Both the United Nations and the American Psychological Association (APA) have found that humans are at increased risk of mental health problems caused by climate change. According to the APA, climate anxiety can manifest as people reacting to news of climate change developments with “negative emotions, including fear, anger, feelings of powerlessness, or exhaustion.”

Those feelings aren’t uncommon: In 2021, a global study found 45% of 16- to 25-year-olds said climate anxiety was affecting their daily lives. The Climate Psychology Alliance also offers a directory of “climate-aware” therapists.

Doherty argued that those negative emotions are not inherently bad, because “we are able to experience all of our emotions in a healthy way”. Sometimes, she said, it’s helpful to talk through your feelings with other people — whether you’re upset about the environment or charged about your ability to help.

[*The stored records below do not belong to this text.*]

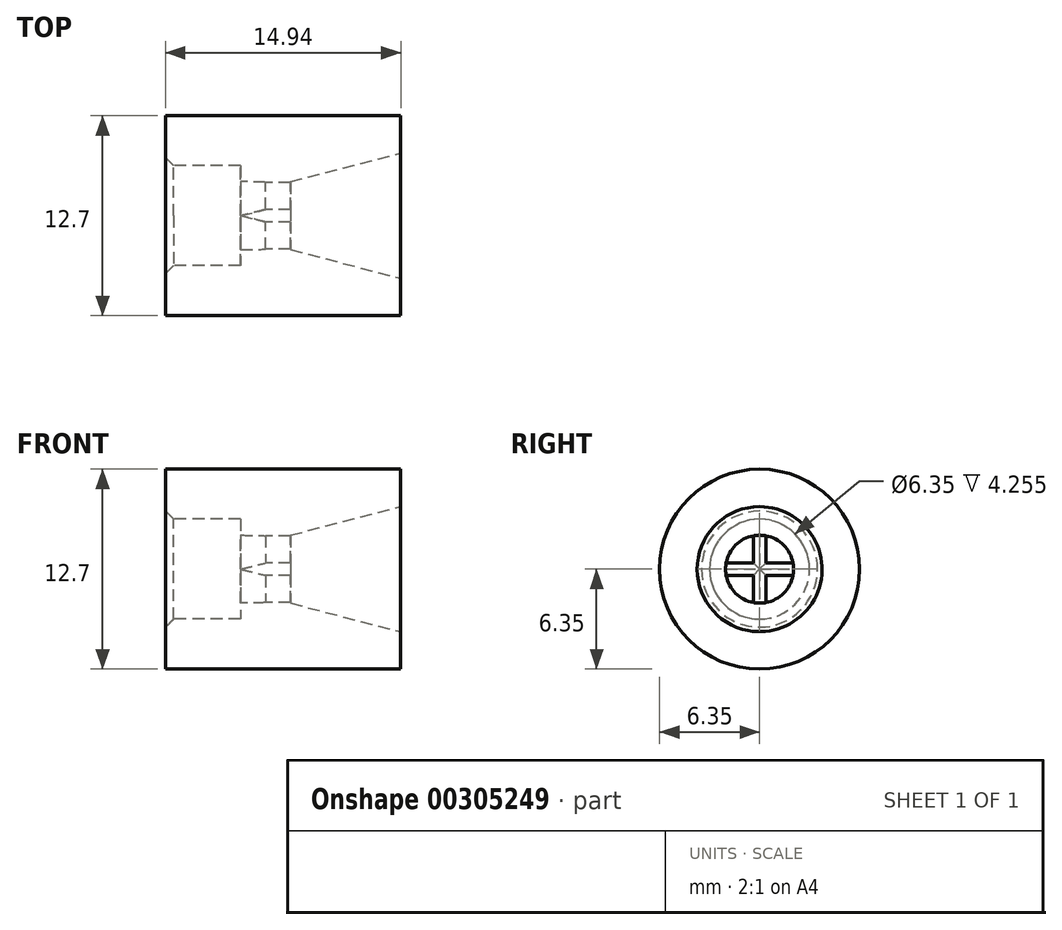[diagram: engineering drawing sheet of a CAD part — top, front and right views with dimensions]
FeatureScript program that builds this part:
annotation { "Feature Type Name" : "Feature", "Feature Type Description" : "" }
export const myFeature = defineFeature(function(context is Context, id is Id, definition is map)
    precondition{}
    {
        {
            var Q0;
            Q0=qCreatedBy(makeId("Top.planeOp"),FACE);
            var sketch = newSketch(context, id + "F0", { "sketchPlane" : qUnion([Q0])});
            skLineSegment(sketch, "E0", {"start": v(0, 0) * mm, "end": v(43.8, 0) * mm, "construction": true});
            skLineSegment(sketch, "E1", {"start": v(0, 6.35) * mm, "end": v(0, 3.17) * mm});
            skLineSegment(sketch, "E2", {"start": v(0, 3.17) * mm, "end": v(4.76, 3.17) * mm});
            skLineSegment(sketch, "E3", {"start": v(4.76, 3.17) * mm, "end": v(4.76, 2.16) * mm});
            skLineSegment(sketch, "E4", {"start": v(4.76, 2.16) * mm, "end": v(7.94, 2.16) * mm});
            skLineSegment(sketch, "E5", {"start": v(7.94, 2.16) * mm, "end": v(14.94, 3.97) * mm});
            skLineSegment(sketch, "E6", {"start": v(14.94, 3.97) * mm, "end": v(14.94, 6.35) * mm});
            skLineSegment(sketch, "E7", {"start": v(14.94, 6.35) * mm, "end": v(0, 6.35) * mm});
            skSolve(sketch);
        }
        {
            var Q0;
            Q0 = qSketchRegion(id + "F0", true);
            var Q1;
            Q1=sQuery(id+"F0.wireOp",EDGE,"E0");
            revolve(context, id + "F1", {"entities" : qUnion([Q0]), "axis" : qUnion([Q1]), "revolveType" : RevolveType.FULL});
        }
        {
            var Q0;
            Q0=makeQuery(id+"F1.opRevolve","SWEPT_EDGE",EDGE,{"disambiguationData":[OSD([sQuery(id+"F0.wireOp",EDGE,"E1"),sQuery(id+"F0.wireOp",EDGE,"E2")])]});
            chamfer(context, id + "F2", {"entities" : qUnion([Q0]), "width" : 0.5 * mm, "tangentPropagation" : true});
        }
        {
            var Q0;
            Q0=qCreatedBy(makeId("Top.planeOp"),FACE);
            var sketch = newSketch(context, id + "F3", { "sketchPlane" : qUnion([Q0])});
            skLineSegment(sketch, "E8", {"start": v(4.76, 2.16) * mm, "end": v(7.94, 2.16) * mm});
            skLineSegment(sketch, "E9", {"start": v(7.94, -2.16) * mm, "end": v(4.76, -2.16) * mm});
            skLineSegment(sketch, "E10.0.0", {"start": v(4.76, -3.17) * mm, "end": v(4.76, 3.17) * mm});
            skLineSegment(sketch, "E11.0", {"start": v(7.94, -2.16) * mm, "end": v(7.94, 2.16) * mm});
            skLineSegment(sketch, "E12", {"start": v(4.76, 0) * mm, "end": v(6.35, 0.4) * mm});
            skLineSegment(sketch, "E13", {"start": v(6.35, 0.4) * mm, "end": v(7.94, 0.4) * mm});
            skLineSegment(sketch, "E14", {"start": v(4.76, 0) * mm, "end": v(7.94, 0) * mm, "construction": true});
            skPoint(sketch, "E15", {"position": v(6.35, 0) * mm});
            skLineSegment(sketch, "E16.MirrorCS", {"start": v(6.35, -0.4) * mm, "end": v(7.94, -0.4) * mm});
            skLineSegment(sketch, "E17.MirrorCS", {"start": v(4.76, 0) * mm, "end": v(6.35, -0.4) * mm});
            skSolve(sketch);
        }
        {
            var Q0;
            Q0=makeQuery(id+"F3.imprint","IMPRINT",FACE,{"disambiguationData":[TD([[makeQuery(id+"F3.imprint","IMPRINT",EDGE,{"derivedFrom":sQuery(id+"F3.wireOp",EDGE,"E12")}),-1.0]])]});
            extrude(context, id + "F4", {"entities" : qUnion([Q0]), "depth" : 6.35 * mm, "symmetric" : true});
        }
        {
            var Q0;
            Q0=makeQuery(id+"F4.opExtrude","SWEPT_BODY",BODY,{"disambiguationData":[OSD([sQuery(id+"F3.wireOp",EDGE,"E11.0"),sQuery(id+"F3.wireOp",EDGE,"E12"),sQuery(id+"F3.wireOp",EDGE,"E13"),sQuery(id+"F3.wireOp",EDGE,"E16.MirrorCS"),sQuery(id+"F3.wireOp",EDGE,"E17.MirrorCS")])]});
            var Q1;
            Q1=makeQuery(id+"F1.opRevolve","SWEPT_FACE",FACE,{"disambiguationData":[OSD([sQuery(id+"F0.wireOp",EDGE,"E4")])]});
            circularPattern(context, id + "F5", {"operationType" : NewBodyOperationType.ADD, "entities" : qUnion([Q0]), "axis" : qUnion([Q1]), "angle" : 90 * degree, "instanceCount" : 2, "equalSpace" : true});
        }
    });
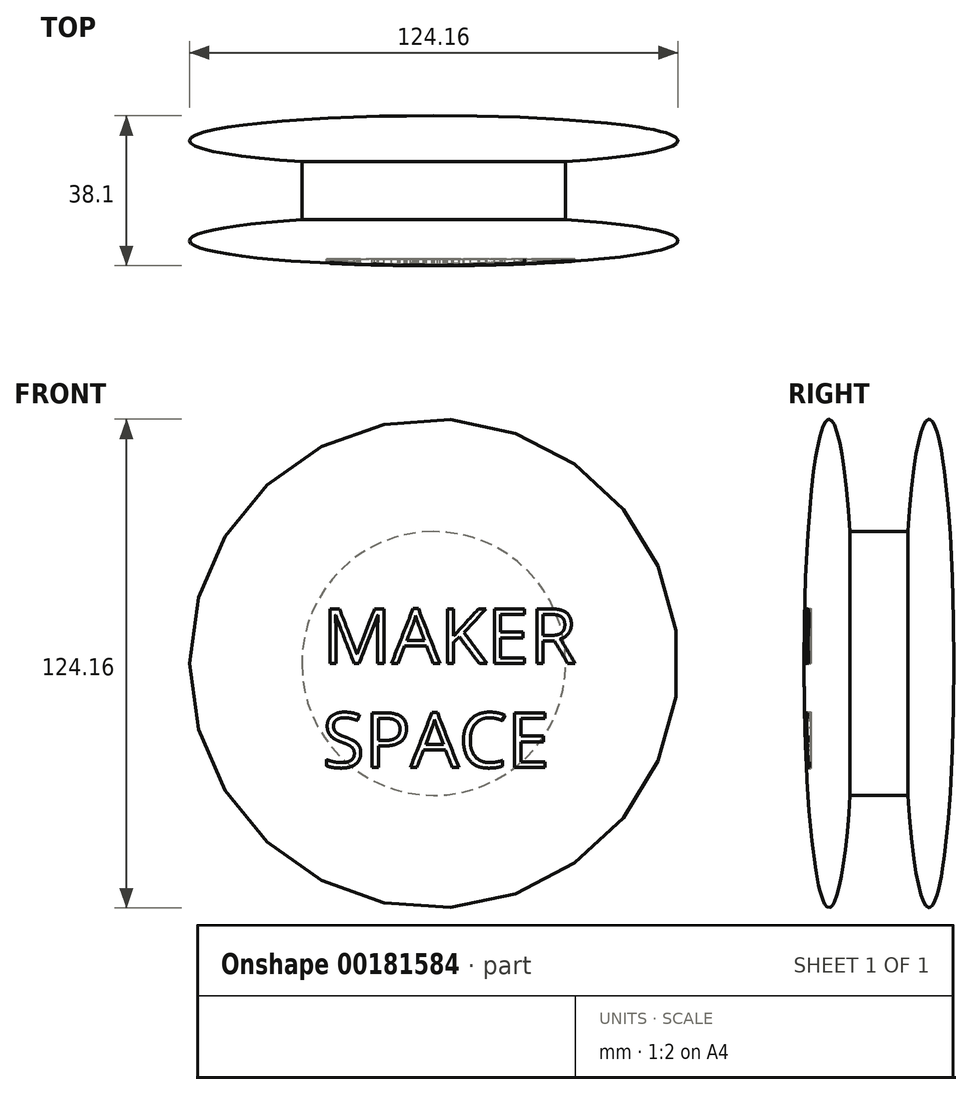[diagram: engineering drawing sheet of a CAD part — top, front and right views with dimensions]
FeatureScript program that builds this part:
annotation { "Feature Type Name" : "Feature", "Feature Type Description" : "" }
export const myFeature = defineFeature(function(context is Context, id is Id, definition is map)
    precondition{}
    {
        {
            var Q0;
            Q0=qCreatedBy(makeId("Top.planeOp"),FACE);
            var sketch = newSketch(context, id + "F0", { "sketchPlane" : qUnion([Q0])});
            skEllipticalArc(sketch, "E0", {});
            skEllipticalArc(sketch, "E1", {});
            skLineSegment(sketch, "E2", {"start": v(0, -20.77) * mm, "end": v(0, -46.17) * mm});
            skLineSegment(sketch, "E3", {"start": v(-62.08, -20.77) * mm, "end": v(0, -20.77) * mm});
            skLineSegment(sketch, "E4", {"start": v(-62.08, -46.17) * mm, "end": v(0, -46.17) * mm});
            skLineSegment(sketch, "E5", {"start": v(-33.52, -20.77) * mm, "end": v(-33.52, -46.17) * mm});
            skLineSegment(sketch, "E6", {"start": v(0, -14.42) * mm, "end": v(0, -52.52) * mm});
            skPoint(sketch, "E7.orphan", {"position": v(62.08, -20.77) * mm});
            skPoint(sketch, "E8.orphan", {"position": v(62.08, -46.17) * mm});
            const initialGuessF0  = {"E0": [0, -0.0207733303964138, -1, 0, 0.062076901191756156, 0.00635, 4.71238898038469, 1.5707963267948966], "E1": [0, -0.0461733303964138, -1, 0, 0.062076901191756156, 0.00635, 4.71238898038469, 1.5707963267948966]};
            skSetInitialGuess(sketch, initialGuessF0);
            skSolve(sketch);
        }
        {
            var Q0;
            Q0 = qSketchRegion(id + "F0", true);
            var Q1;
            Q1=sQuery(id+"F0.wireOp",EDGE,"E6");
            revolve(context, id + "F1", {"entities" : qUnion([Q0]), "axis" : qUnion([Q1]), "revolveType" : RevolveType.FULL});
        }
        {
            var Q0;
            Q0=qCreatedBy(makeId("Front.planeOp"),FACE);
            cPlane(context, id + "F2", {"entities" : qUnion([Q0]), "cplaneType" : CPlaneType.OFFSET, "offset" : 50.8 * mm, "width" : 152.4 * mm, "height" : 152.4 * mm});
        }
        {
            var Q0;
            Q0=qCreatedBy(id+"F2.planeOp",FACE);
            var sketch = newSketch(context, id + "F3", { "sketchPlane" : qUnion([Q0])});
            skText(sketch, "E9", { "text": "MAKER \nSPACE\n", "fontName": "OpenSans-Regular.ttf"});
            const initialGuessF3  = {"E9": [-0.02827, 0, 1, 0, 0.01398]};
            skSetInitialGuess(sketch, initialGuessF3);
            skSolve(sketch);
        }
        {
            var Q0;
            Q0 = qSketchRegion(id + "F3", true);
            extrude(context, id + "F4", {"entities" : qUnion([Q0]), "operationType" : NewBodyOperationType.REMOVE, "depth" : 25.4 * mm});
        }
    });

“Sometimes, we … feel good and inspired,” he said. “One of the biggest risks is being alone in the process, because when we’re alone, there’s no one to help us through the down cycle.”

Doherty noted that climate anxiety can be fueled by the sheer volume of negative news on the subject. Alaina Wood — a sustainability scientist and one of Doherty’s fellow Aspen panelists — is where people like that come in.

Wood is popular on TikTok, where her 300,000-plus followers tune in to hear her list of the latest positive climate developments or perspectives — scientists recently discovered an enzyme that breaks down environmentally-damaging plastics in 24 hours.

In Aspen, viewers try to focus on the positive to help address their own climate anxiety, and Wood said it will take optimism to mobilize enough people to make a real difference against climate change. She also struggles with weather anxiety, and usually follows a simple process to cope.

“I log off my phone,” Wood said. “Whether it’s in my backyard or in the mountains, I take time to get out in nature and relax. And take a moment to remember why I care, why I feel the way I do.”